The colon, also called the large intestine, is a five-foot long tube that connects to the small intestine at one end and the rectum at the other end. The colon absorbs up to three pints of water a day plus nutrients, and consolidates waste products so they can be expelled in feces, the Cleveland Clinic explains. Many disease processes can affect the colon; symptoms vary depending on the problem.
Abdominal pain occurs in many different types of colon disease, including colon cancer, constipation, diarrhea, irritable bowel syndrome, diverticulitis and Crohn’s disease. Abdominal pain can be crampy, achy or sharp, and can be intermittent or constant. Abdominal pain related to colon disease may come and go in waves and may be accompanied by bloating. Diverticulitis, where small pouches that form on the colon become inflamed or infected, causes pain mostly on the left side of the abdomen. Nausea and vomiting occur in gastrointestinal infections and diverticulitis. Crohn’s disease and ulcerative colitis can cause nutritional deficiencies and stunted growth and delayed sexual maturity in children with the diseases, Crohn's and Colitis Foundation of America states.

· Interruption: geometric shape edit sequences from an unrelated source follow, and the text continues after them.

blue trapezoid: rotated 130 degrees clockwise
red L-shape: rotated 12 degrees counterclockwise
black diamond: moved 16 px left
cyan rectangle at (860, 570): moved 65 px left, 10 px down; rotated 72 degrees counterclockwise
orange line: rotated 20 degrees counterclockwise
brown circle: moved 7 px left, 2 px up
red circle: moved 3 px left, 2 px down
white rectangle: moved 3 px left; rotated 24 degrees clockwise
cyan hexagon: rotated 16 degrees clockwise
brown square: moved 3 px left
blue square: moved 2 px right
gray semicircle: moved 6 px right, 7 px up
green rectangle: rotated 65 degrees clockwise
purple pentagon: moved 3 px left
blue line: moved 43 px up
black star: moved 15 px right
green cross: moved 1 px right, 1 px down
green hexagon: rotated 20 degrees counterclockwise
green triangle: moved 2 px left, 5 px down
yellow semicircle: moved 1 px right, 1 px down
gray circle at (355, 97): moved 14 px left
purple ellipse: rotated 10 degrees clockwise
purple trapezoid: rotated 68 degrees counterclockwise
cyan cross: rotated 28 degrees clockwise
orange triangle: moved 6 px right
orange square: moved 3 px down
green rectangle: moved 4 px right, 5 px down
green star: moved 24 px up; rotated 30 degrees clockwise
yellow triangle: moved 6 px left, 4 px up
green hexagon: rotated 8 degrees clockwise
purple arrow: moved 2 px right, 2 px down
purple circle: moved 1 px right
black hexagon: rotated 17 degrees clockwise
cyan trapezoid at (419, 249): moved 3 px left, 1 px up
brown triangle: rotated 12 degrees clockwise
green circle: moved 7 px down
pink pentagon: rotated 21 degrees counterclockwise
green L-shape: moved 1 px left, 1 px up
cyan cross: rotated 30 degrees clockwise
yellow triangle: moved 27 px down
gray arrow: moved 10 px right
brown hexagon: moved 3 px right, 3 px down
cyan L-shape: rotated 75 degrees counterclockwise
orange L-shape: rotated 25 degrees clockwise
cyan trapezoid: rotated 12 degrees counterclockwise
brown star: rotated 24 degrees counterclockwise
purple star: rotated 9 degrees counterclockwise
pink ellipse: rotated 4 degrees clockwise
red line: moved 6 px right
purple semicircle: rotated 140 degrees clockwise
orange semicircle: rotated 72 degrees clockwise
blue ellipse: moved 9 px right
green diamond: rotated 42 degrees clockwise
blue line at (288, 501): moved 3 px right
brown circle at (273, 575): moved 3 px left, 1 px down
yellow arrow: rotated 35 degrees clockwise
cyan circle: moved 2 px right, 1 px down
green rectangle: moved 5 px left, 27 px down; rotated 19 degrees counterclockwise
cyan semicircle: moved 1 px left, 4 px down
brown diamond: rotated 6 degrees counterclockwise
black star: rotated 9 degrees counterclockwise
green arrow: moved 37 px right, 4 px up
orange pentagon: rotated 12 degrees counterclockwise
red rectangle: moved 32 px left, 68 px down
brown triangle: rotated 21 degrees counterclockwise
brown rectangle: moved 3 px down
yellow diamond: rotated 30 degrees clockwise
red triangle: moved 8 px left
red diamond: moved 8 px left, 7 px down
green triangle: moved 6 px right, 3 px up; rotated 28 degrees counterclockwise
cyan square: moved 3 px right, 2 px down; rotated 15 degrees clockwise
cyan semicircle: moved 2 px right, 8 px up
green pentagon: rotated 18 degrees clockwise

Most colon diseases cause changes in normal bowel habits; stools may become looser than normal and more frequent or less frequent, hard and difficult to pass. Colon cancer can cause narrower than normal stools. Ulcerative colitis, irritable bowel syndrome and gastrointestinal infections generally cause diarrhea. Bleeding in the stools often occurs in cancer, but can also accompany ulcerative colitis, Crohn’s disease and colon polyps. Bleeding in ulcerative colitis and Crohn’s diseases can be severe enough to cause anemia, ColonSurgeryInfo.com states. Hemorrhoids can cause bleeding on the outside of the stool. Mucus can occur in the stool when a person has polyps, cancer, irritable bowel syndrome and Crohn’s disease, MayoClinic.com states.The consistency of the stool may change with colon cancer, and a person may feel like the bowel isn’t emptying completely, the same source states.
If a tear called a fistula develops in the rectum from ulcerative colitis or Crohn’s disease, pain when having a bowel movement or passage of pus may occur, the Crohn’s and Colitis Foundation of America states.
Some colon diseases, such as cancer, diverticulitis, irritable bowel syndrome and Crohn’s disease cause systemic symptoms. Weight loss and fatigue often accompany colon cancer, Crohn’s disease and ulcerative colitis. A person with Crohn’s disease or diverticulitis may also run a fever.
Crohn’s disease and ulcerative colitis, two types of chronic inflammation of the gastrointestinal tract caused by an impaired immune response, are often grouped together and classified as inflammatory bowel disease, or IBD. IBD can also cause joint, eye, skin and liver problems in addition to bowel symptoms, the Crohn's and Colitis Foundation of America reports.